▶ _Data for this exercise_:
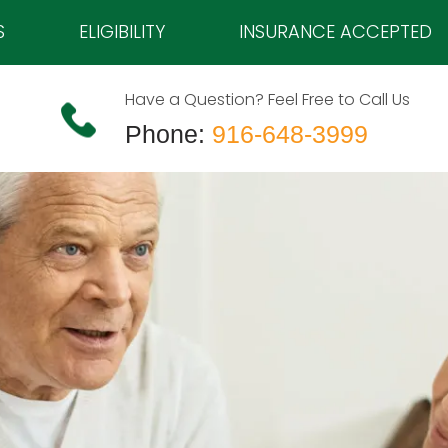
S
ELIGIBILITY
INSURANCE ACCEPTED
Have a Question? Feel Free to Call Us
Phone:
916-648-3999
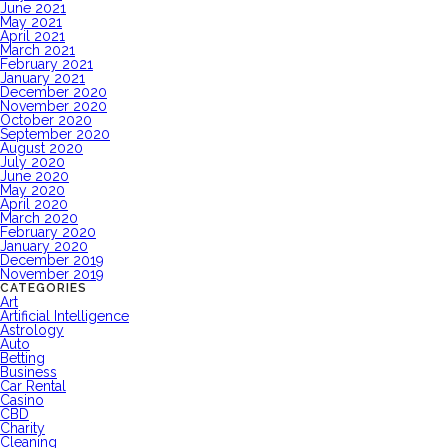
June 2021
May 2021
April 2021
March 2021
February 2021
January 2021
December 2020
November 2020
October 2020
September 2020
August 2020
July 2020
June 2020
May 2020
April 2020
March 2020
February 2020
January 2020
December 2019
November 2019
CATEGORIES
Art
Artificial Intelligence
Astrology
Auto
Betting
Business
Car Rental
Casino
CBD
Charity
Cleaning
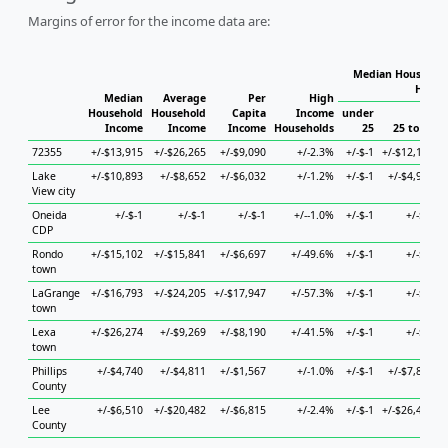
Margins of error for the income data are:
Median Household
House
Median
Average
Per
High
Household
Household
Capita
Income
under
Income
Income
Income
Households
25
25 to 44
72355
+/-$13,915
+/-$26,265
+/-$9,090
+/-2.3%
+/-$-1
+/-$12,197
+
Lake
+/-$10,893
+/-$8,652
+/-$6,032
+/-1.2%
+/-$-1
+/-$4,987
+
View city
Oneida
+/-$-1
+/-$-1
+/-$-1
+/--1.0%
+/-$-1
+/-$-1
CDP
Rondo
+/-$15,102
+/-$15,841
+/-$6,697
+/-49.6%
+/-$-1
+/-$-1
+
town
LaGrange
+/-$16,793
+/-$24,205
+/-$17,947
+/-57.3%
+/-$-1
+/-$-1
town
Lexa
+/-$26,274
+/-$9,269
+/-$8,190
+/-41.5%
+/-$-1
+/-$-1
+
town
Phillips
+/-$4,740
+/-$4,811
+/-$1,567
+/-1.0%
+/-$-1
+/-$7,896
+
County
Lee
+/-$6,510
+/-$20,482
+/-$6,815
+/-2.4%
+/-$-1
+/-$26,414
+
County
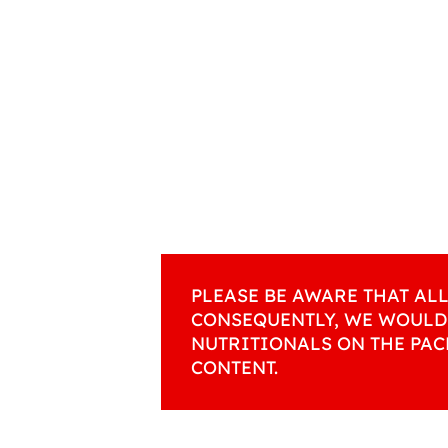
PLEASE BE AWARE THAT AL
CONSEQUENTLY, WE WOULD
NUTRITIONALS ON THE PAC
CONTENT.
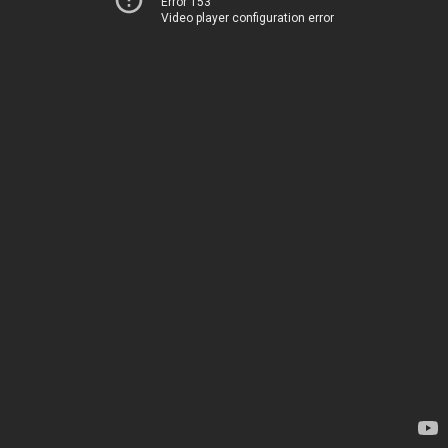
Error 153
Video player configuration error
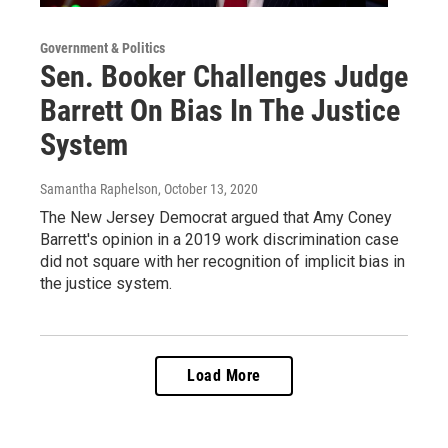
Government & Politics
Sen. Booker Challenges Judge
Barrett On Bias In The Justice
System
Samantha Raphelson
, October 13, 2020
The New Jersey Democrat argued that Amy Coney
Barrett's opinion in a 2019 work discrimination case
did not square with her recognition of implicit bias in
the justice system.
Load More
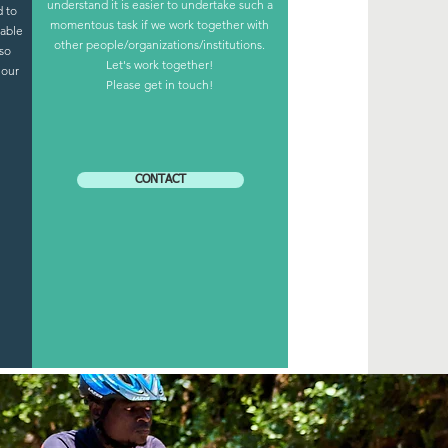
understand it is easier to undertake such a
 to
momentous task if we work together with
 able
other people/organizations/institutions.
lso
Let's work together!
 our
Please get in touch!
CONTACT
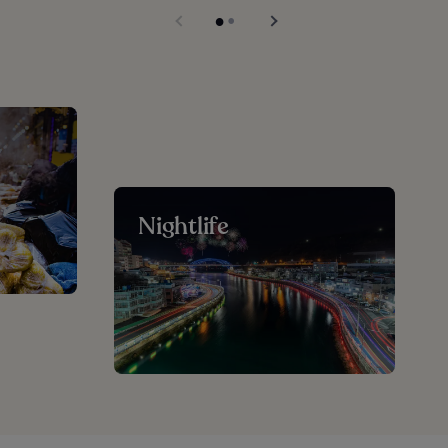
Nightlife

▶ _To do_: Please write out all the data again word for word, but not the pictures.

▶ _Written solution_:
S
ELIGIBILITY
INSURANCE ACCEPTED
Have a Question? Feel Free to Call Us
Phone:
916-648-3999
June 2021
May 2021
April 2021
March 2021
February 2021
January 2021
December 2020
November 2020
October 2020
September 2020
August 2020
July 2020
June 2020
May 2020
April 2020
March 2020
February 2020
January 2020
December 2019
November 2019
CATEGORIES
Art
Artificial Intelligence
Astrology
Auto
Betting
Business
Car Rental
Casino
CBD
Charity
Cleaning
Margins of error for the income data are:
Median Household
House
Median
Average
Per
High
Household
Household
Capita
Income
under
Income
Income
Income
Households
25
25 to 44
72355
+/-$13,915
+/-$26,265
+/-$9,090
+/-2.3%
+/-$-1
+/-$12,197
+
Lake
+/-$10,893
+/-$8,652
+/-$6,032
+/-1.2%
+/-$-1
+/-$4,987
+
View city
Oneida
+/-$-1
+/-$-1
+/-$-1
+/--1.0%
+/-$-1
+/-$-1
CDP
Rondo
+/-$15,102
+/-$15,841
+/-$6,697
+/-49.6%
+/-$-1
+/-$-1
+
town
LaGrange
+/-$16,793
+/-$24,205
+/-$17,947
+/-57.3%
+/-$-1
+/-$-1
town
Lexa
+/-$26,274
+/-$9,269
+/-$8,190
+/-41.5%
+/-$-1
+/-$-1
+
town
Phillips
+/-$4,740
+/-$4,811
+/-$1,567
+/-1.0%
+/-$-1
+/-$7,896
+
County
Lee
+/-$6,510
+/-$20,482
+/-$6,815
+/-2.4%
+/-$-1
+/-$26,414
+
County
PLEASE BE AWARE THAT AL
CONSEQUENTLY, WE WOULD
NUTRITIONALS ON THE PAC
CONTENT.
Error 153
Video player configuration error
Government & Politics
Sen. Booker Challenges Judge
Barrett On Bias In The Justice
System
Samantha Raphelson
, October 13, 2020
The New Jersey Democrat argued that Amy Coney
Barrett's opinion in a 2019 work discrimination case
did not square with her recognition of implicit bias in
the justice system.
Load More
understand it is easier to undertake such a
 to
momentous task if we work together with
 able
other people/organizations/institutions.
lso
Let's work together!
 our
Please get in touch!
CONTACT
Nightlife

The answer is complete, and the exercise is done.